TOKYO—Success is paying off for Japan's IKAROS solar sail mission: The team behind the spacecraft confirmed today that it flawlessly completed all the performance tests set for it during its planned 6-month life. As a reward, the Japan Aerospace Exploration Agency (JAXA) has extended the mission to March 2012.
"In half a year, we accomplished all the mission objectives," said mission manager Osamu Mori, of JAXA's Institute of Space and Astronautical Science in Sagamihara, near Tokyo. "Now we've set new objectives."

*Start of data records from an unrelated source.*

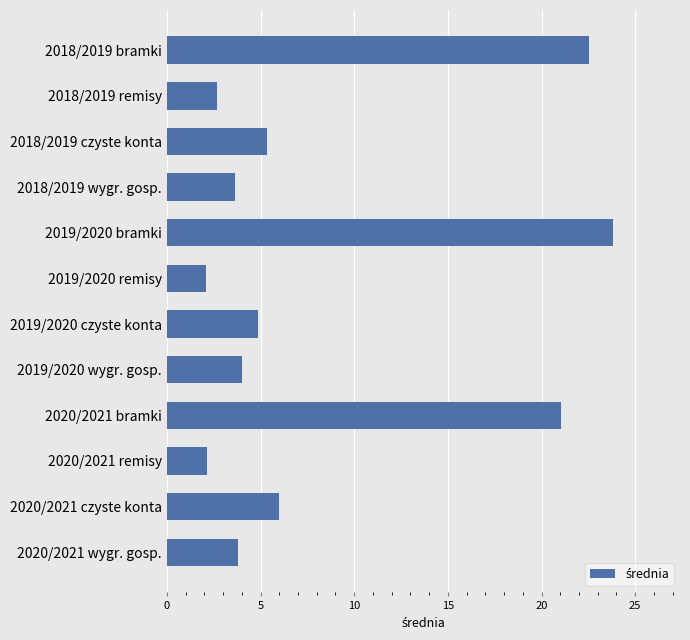

What is the difference between the values at 2020/2021 czyste konta and 2019/2020 remisy?

3.9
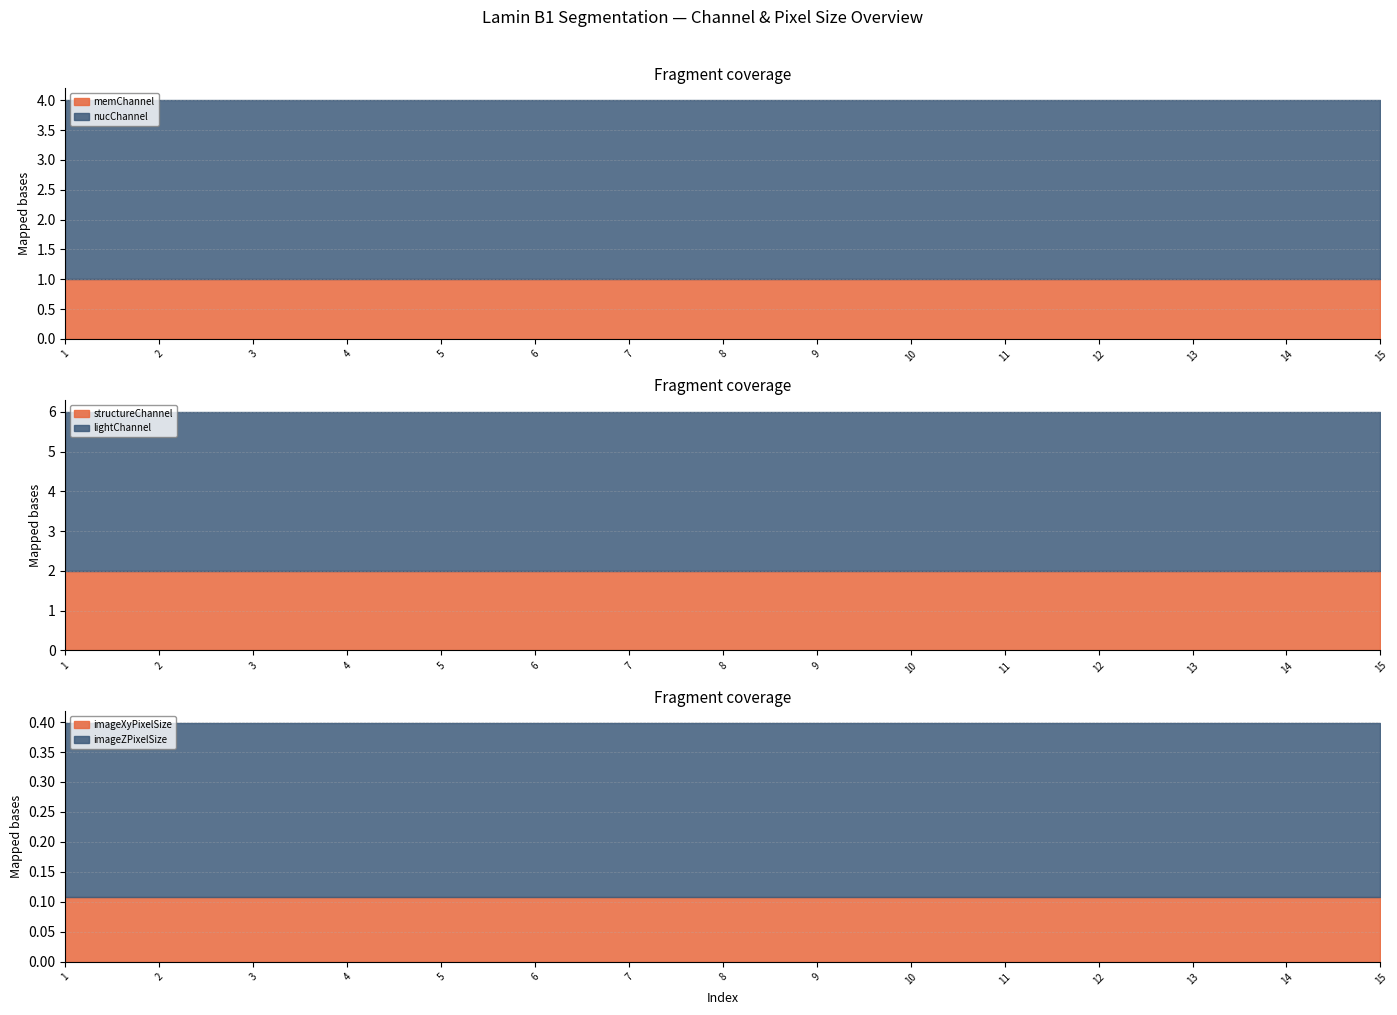

At 9, list the series in order from smallest to largest.

imageXyPixelSize, imageZPixelSize, memChannel, structureChannel, nucChannel, lightChannel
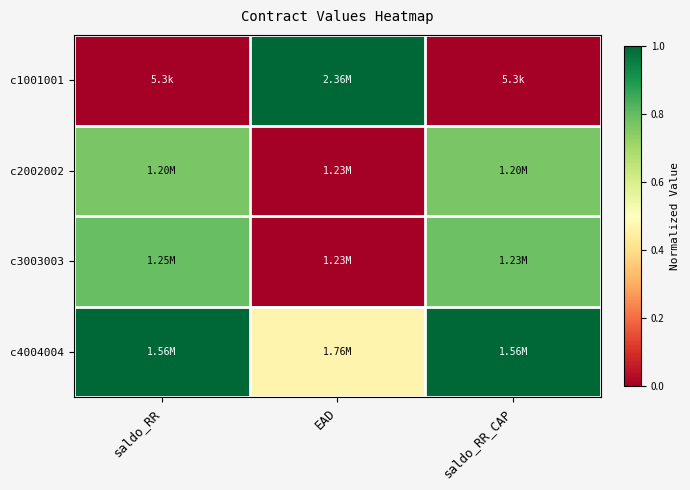

How many data points does each series have?

3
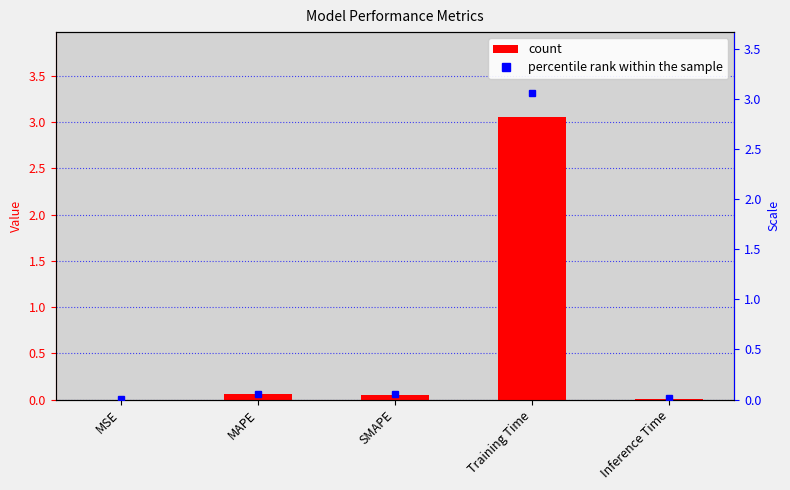

Between Training Time and MAPE, which is larger?

Training Time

Launched 21 May along with JAXA's ill-fated Akatsuki Venus probe, IKAROS (the Interplanetary Kite-Craft Accelerated by Radiation of the Sun) successfully used centrifugal force to unfurl its 20 meter diagonal, 0.0075 milimeter thick polyimide sail and relied on the pressure of photons streaming from the sun for acceleration. Controllers tweaked the craft's attitude by turning liquid crystal devices on and off to vary the reflectance (and thus the photon pressure) across the sail. All of these accomplishments were spacefaring firsts, Mori says. (Two previous solar sail missions by other countries foundered on rocket failures.)
While sailing, the craft's suite of scientific instruments caught gamma ray bursts, collected data on space dust, and participated in very long baseline interferometry observations of celestial objects.

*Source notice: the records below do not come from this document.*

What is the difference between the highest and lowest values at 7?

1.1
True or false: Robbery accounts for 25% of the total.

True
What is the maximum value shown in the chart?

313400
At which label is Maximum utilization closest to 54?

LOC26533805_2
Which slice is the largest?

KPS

With the extended lease on life, the team will try new navigational tricks, such as varying the sail's angle toward the sun and changing the craft's trajectory. Mori called these "risky" maneuvers because they are not sure if the sail will remain fully extended. They intend to model the sail's behavior and the craft's response to plan future solar sail missions.

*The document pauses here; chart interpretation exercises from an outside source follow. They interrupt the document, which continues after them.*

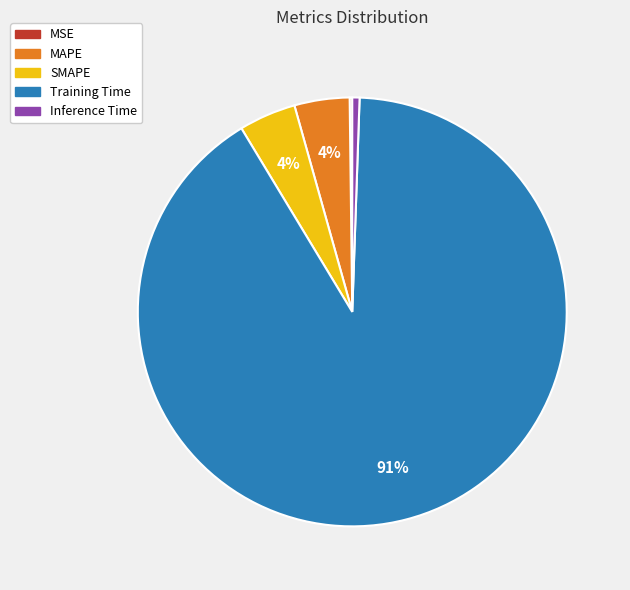

To the nearest percent, what is the difference between the largest and smallest slice percentages?

91%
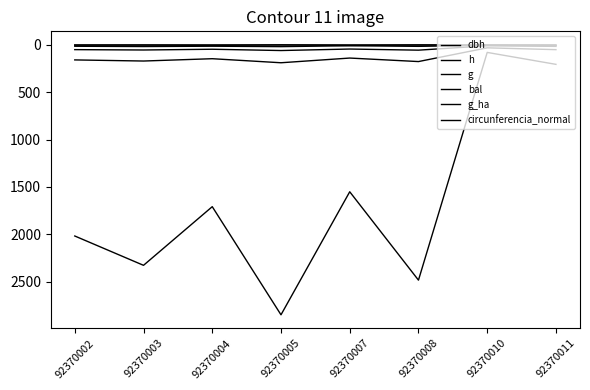

How many interior local valleys does the circunferencia_normal series have?

3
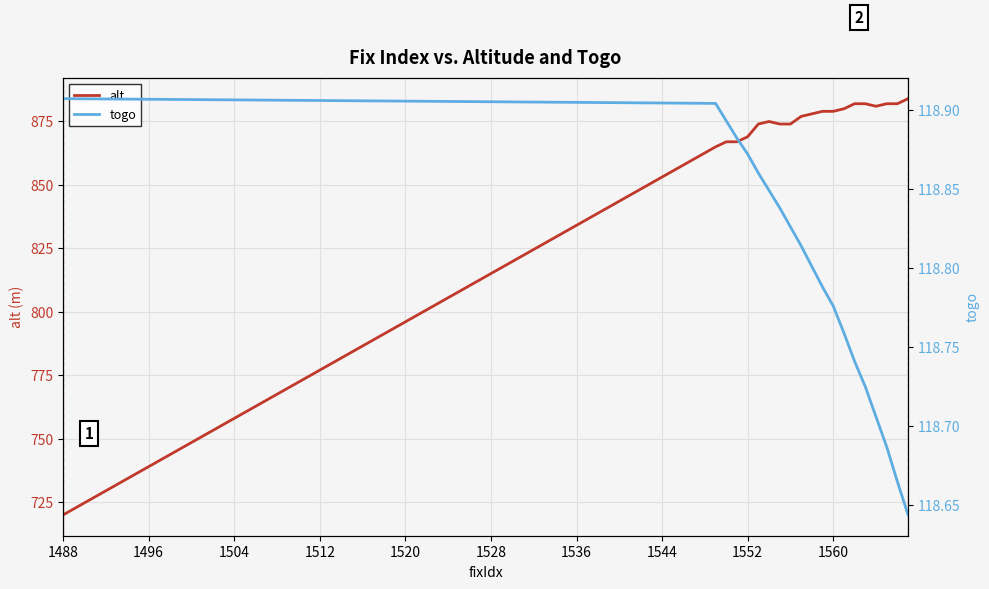

The value of alt at 1488 is 1091.4. True or false?

False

Their next solar sail project is already in the works. They intend to pair a solar sail 10 times larger than that of IKAROS with the ion engines that took the Hayabusa satellite to asteroid Itokawa and back for a mission to Jupiter. They are eyeing a 2019 or 2020 launch so this craft can rendezvous with planned U.S. and European missions for joint observations of the solar system's largest planet.
Separately, NASA on 21 January announced that its solar sail mission, NanoSail-D, once thought lost due to a malfunction, successfully deployed its sail and is working as planned. Solar sailing could usher in "a new age of discovery in the solar system," said Mori.